The only answer from above is unintelligible muttering.

This isn’t how Hans Unterweger had imagined his day. For weeks, he’s been working in Kaprun on the undercarriage of the train. With two colleagues, he’s laying hydraulic oil pipes in the steel skeleton. Four independent systems. The job is almost done. The only thing missing is the train itself, constructed that summer less than 200 kilometers away in Oberweis in the Salzkammergut. Today, the giant package arrived in Kaprun, two 15-meter-long trains made of steel, aluminum, polystyrene, and fiberglass-reinforced plastic. Everything is ready. The body of the train should fit right onto the running gear like a lid on a pot.

The old railway on the Schmiedinger Kees (as the glacier on the Kitzsteinhorn mountain is known) is getting on in years. In the 1970s, it was considered a wonder of engineering, connecting seamlessly with the Tauern power plants on the eastern side of the Kitzsteinhorn. The two reservoir dams high in the Alps, Limberg and Moserboden, had become a national legend, a symbol of Austria’s reconstruction after the Second World War.

-- SOURCE MATERIAL --
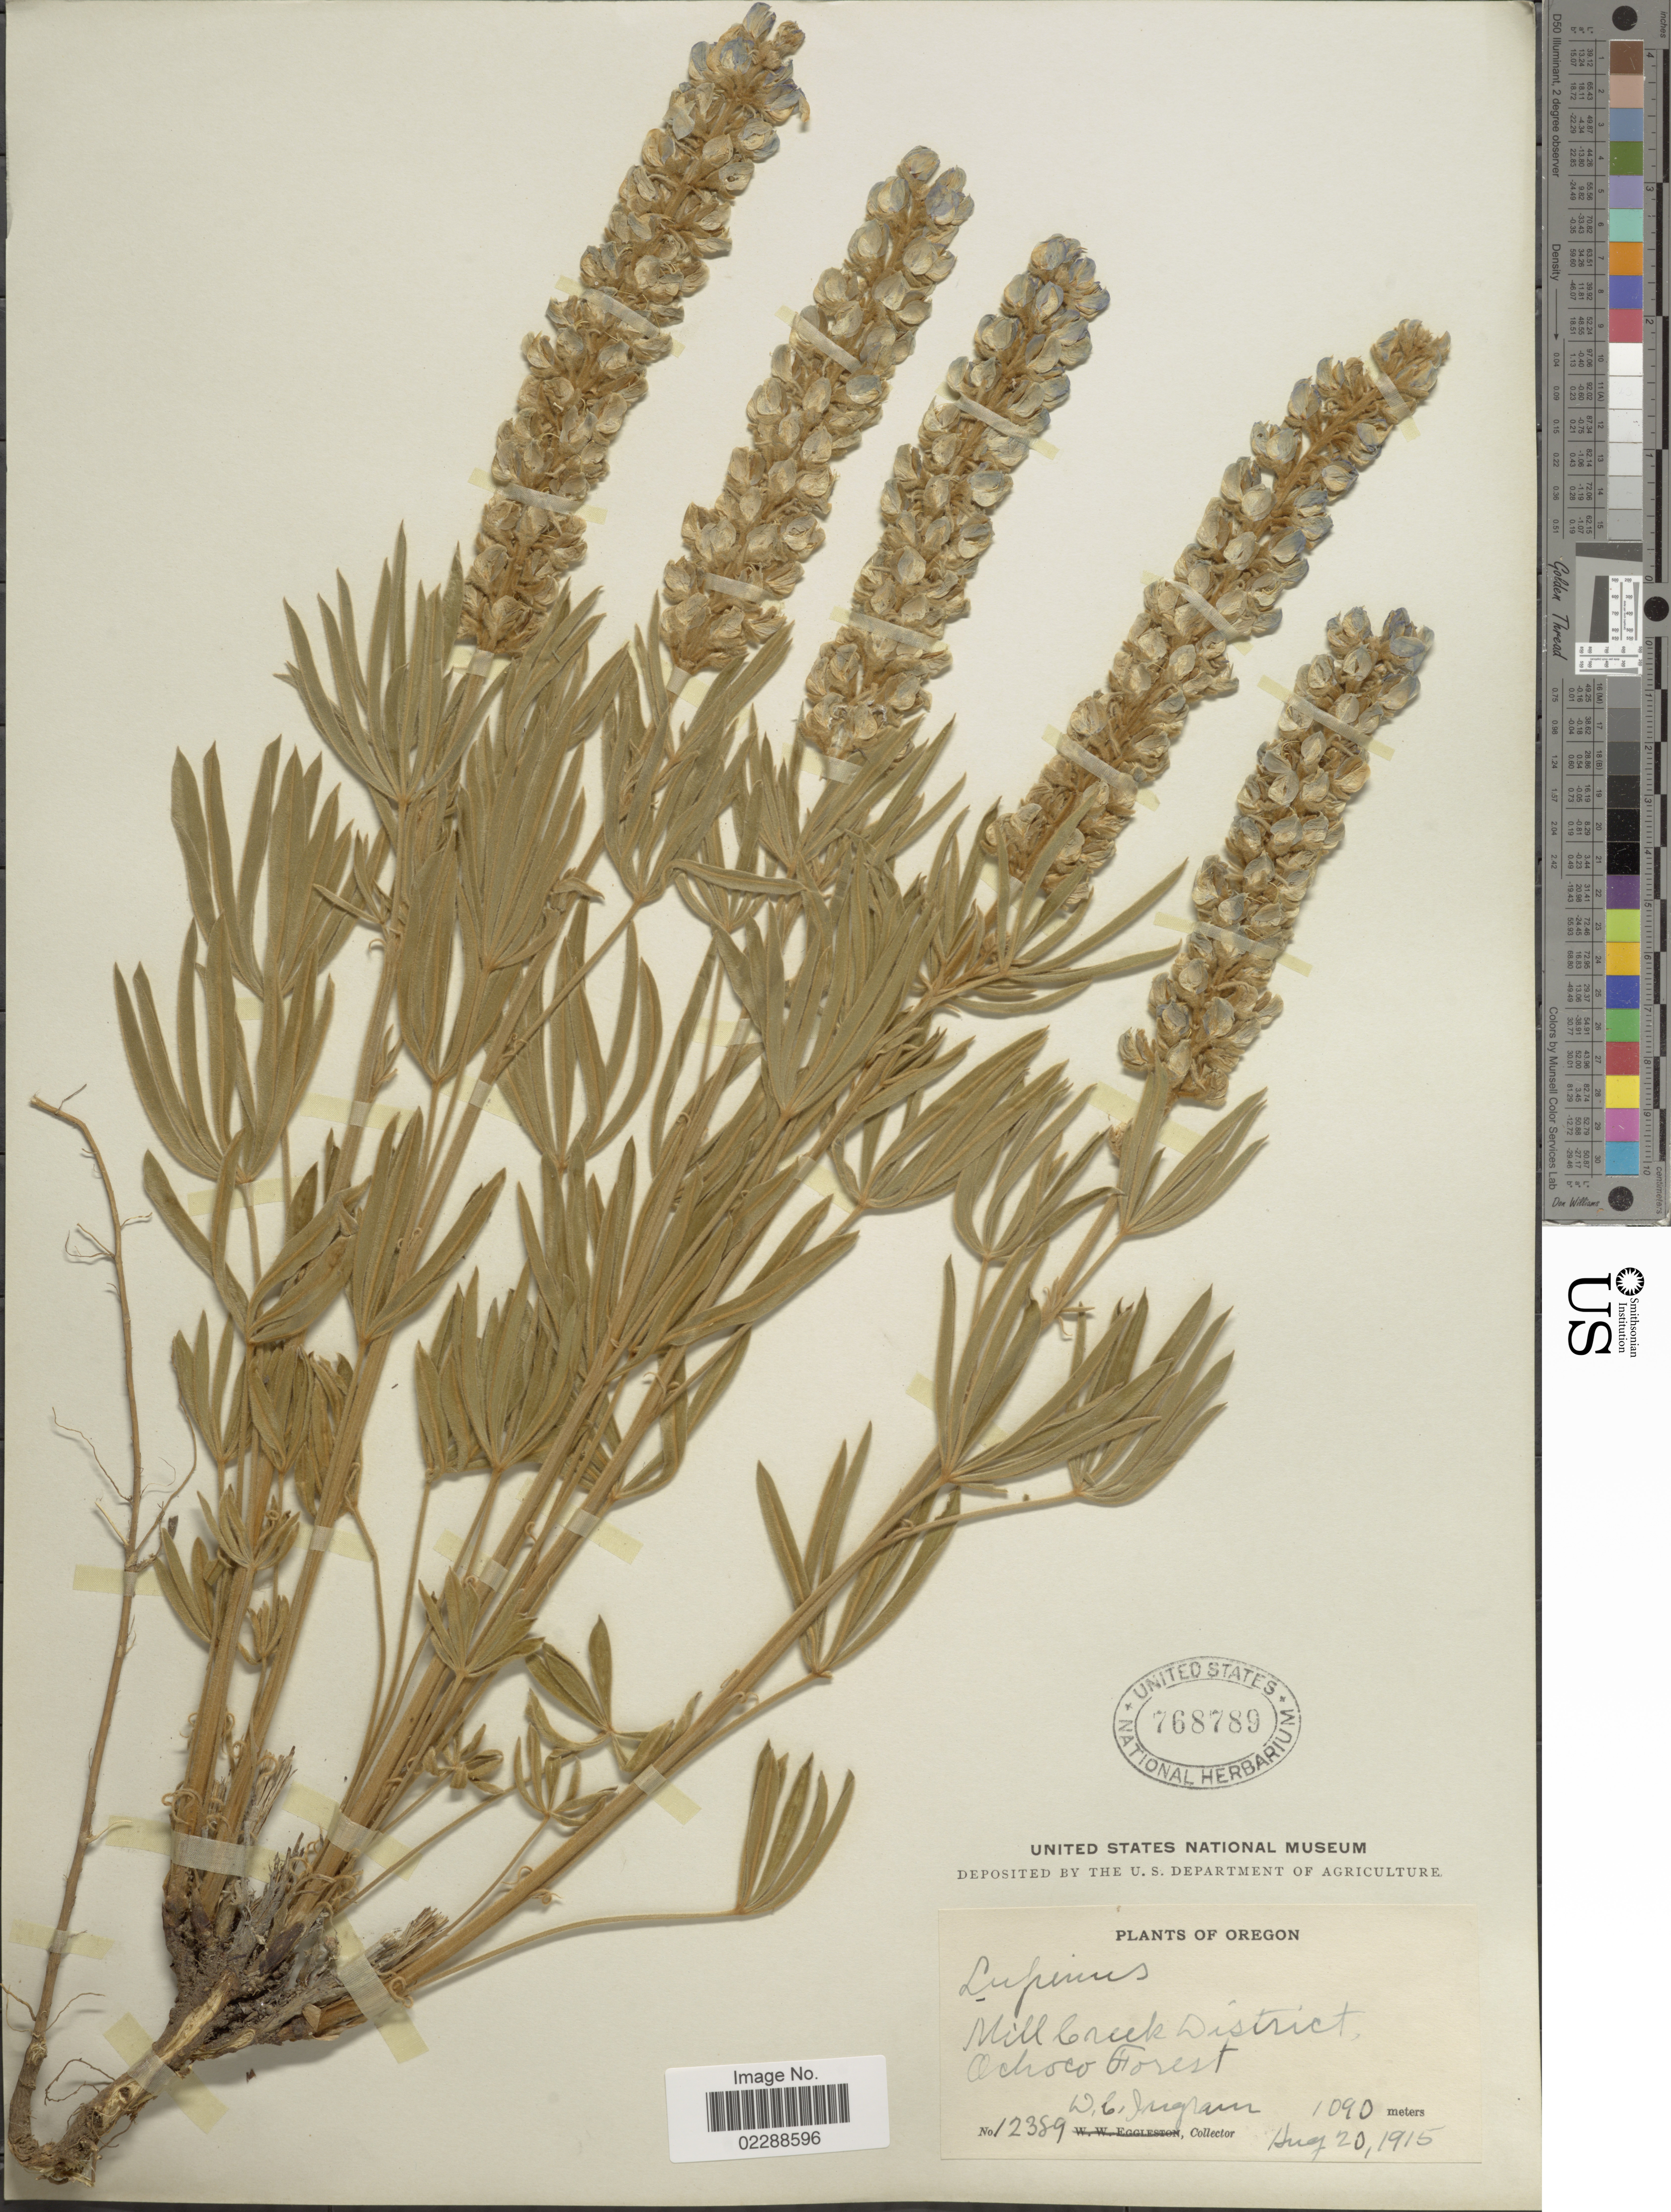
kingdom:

-- BRIEF 1 --
Answer these questions from the Kaprun railway passage:
(a) Where was the new train built that summer?
(b) How many colleagues work alongside Hans Unterweger?
(c) What are the names of the two reservoir dams?
-- BRIEF 2 --
Please list every material that the Kaprun railway passage says the two trains are made of.
-- BRIEF 3 --
Pick up the Kaprun railway passage after its final sentence and write one more paragraph.

-- TASK OUTPUT 1 --
(a) In Oberweis in the Salzkammergut.
(b) Two.
(c) Limberg and Moserboden.

-- TASK OUTPUT 2 --
Steel, aluminum, polystyrene, fiberglass-reinforced plastic

-- TASK OUTPUT 3 --
In 1964, a cable car started taking people to the glacier via the Salzburger Hütte. Skiing boomed at the time of the Wirtschaftswunder, or economic miracle, and often there was no way to cope with the sheer number of visitors. It only made things worse that the cable car couldn’t run during a storm. In that case, the skiers either never made it up the mountain, or they were stuck at 2450 meters. There is a long list of people who thought they could ignore all the warnings and prohibitions, tried to hike down to the valley on their own, and died. There’s no descending path here—just rock faces, slippery, steep meadows, and no place to get a foothold.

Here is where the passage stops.